TO DO => Copy the lines below, beginning with the one that contains "Mandriola: Affitto Capannone in" and continuing through the final line, exactly as written and with no other lines.

RECORDED DATA =>
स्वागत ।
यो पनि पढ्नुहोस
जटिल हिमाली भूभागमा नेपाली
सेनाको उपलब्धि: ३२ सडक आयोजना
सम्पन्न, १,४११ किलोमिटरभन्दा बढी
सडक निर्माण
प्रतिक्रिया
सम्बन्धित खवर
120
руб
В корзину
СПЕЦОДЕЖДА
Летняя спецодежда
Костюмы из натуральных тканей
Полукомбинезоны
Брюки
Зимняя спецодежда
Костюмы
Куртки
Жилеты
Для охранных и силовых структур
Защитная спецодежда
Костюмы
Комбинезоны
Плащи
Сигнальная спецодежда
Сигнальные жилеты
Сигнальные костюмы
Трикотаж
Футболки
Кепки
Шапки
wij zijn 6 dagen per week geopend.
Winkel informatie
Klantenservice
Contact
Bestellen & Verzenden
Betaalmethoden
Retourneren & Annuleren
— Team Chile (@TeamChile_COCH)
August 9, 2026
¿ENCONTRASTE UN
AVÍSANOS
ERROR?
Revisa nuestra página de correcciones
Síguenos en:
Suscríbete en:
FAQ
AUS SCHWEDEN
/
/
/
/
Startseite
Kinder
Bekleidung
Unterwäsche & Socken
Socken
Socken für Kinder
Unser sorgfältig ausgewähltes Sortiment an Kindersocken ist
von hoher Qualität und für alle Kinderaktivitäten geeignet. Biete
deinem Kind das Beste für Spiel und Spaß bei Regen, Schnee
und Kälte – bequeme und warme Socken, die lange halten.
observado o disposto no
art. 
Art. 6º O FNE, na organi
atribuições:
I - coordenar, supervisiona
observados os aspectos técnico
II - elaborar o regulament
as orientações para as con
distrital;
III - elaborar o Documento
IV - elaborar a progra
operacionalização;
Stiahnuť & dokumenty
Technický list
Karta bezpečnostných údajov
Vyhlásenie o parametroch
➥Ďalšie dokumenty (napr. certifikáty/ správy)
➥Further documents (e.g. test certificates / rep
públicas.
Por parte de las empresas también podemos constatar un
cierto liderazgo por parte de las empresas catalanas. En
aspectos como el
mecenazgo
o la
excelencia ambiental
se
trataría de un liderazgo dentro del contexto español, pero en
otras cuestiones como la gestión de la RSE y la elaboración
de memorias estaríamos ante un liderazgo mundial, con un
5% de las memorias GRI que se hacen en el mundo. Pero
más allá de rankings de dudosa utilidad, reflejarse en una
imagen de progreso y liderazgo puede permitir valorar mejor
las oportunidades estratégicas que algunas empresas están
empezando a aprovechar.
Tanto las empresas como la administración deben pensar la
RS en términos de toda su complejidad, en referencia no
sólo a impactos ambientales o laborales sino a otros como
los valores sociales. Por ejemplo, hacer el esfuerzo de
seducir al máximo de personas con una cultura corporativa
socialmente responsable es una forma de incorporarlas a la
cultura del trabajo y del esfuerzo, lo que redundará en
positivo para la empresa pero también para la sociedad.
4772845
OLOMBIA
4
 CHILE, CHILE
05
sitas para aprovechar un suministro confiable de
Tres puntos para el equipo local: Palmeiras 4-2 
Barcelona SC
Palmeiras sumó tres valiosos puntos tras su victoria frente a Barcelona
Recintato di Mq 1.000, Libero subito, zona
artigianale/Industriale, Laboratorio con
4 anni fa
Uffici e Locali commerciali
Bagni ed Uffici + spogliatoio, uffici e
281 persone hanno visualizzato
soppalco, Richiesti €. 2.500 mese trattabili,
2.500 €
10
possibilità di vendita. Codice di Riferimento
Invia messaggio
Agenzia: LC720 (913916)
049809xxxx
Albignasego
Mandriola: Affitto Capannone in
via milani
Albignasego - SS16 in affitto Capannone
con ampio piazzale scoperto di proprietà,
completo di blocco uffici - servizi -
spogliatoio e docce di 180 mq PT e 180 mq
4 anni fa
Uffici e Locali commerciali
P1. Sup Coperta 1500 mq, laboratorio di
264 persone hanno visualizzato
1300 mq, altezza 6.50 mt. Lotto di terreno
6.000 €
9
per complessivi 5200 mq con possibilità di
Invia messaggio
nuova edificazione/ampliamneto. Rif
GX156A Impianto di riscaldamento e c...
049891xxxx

RESULT =>
Mandriola: Affitto Capannone in
via milani
Albignasego - SS16 in affitto Capannone
con ampio piazzale scoperto di proprietà,
completo di blocco uffici - servizi -
spogliatoio e docce di 180 mq PT e 180 mq
4 anni fa
Uffici e Locali commerciali
P1. Sup Coperta 1500 mq, laboratorio di
264 persone hanno visualizzato
1300 mq, altezza 6.50 mt. Lotto di terreno
6.000 €
9
per complessivi 5200 mq con possibilità di
Invia messaggio
nuova edificazione/ampliamneto. Rif
GX156A Impianto di riscaldamento e c...
049891xxxx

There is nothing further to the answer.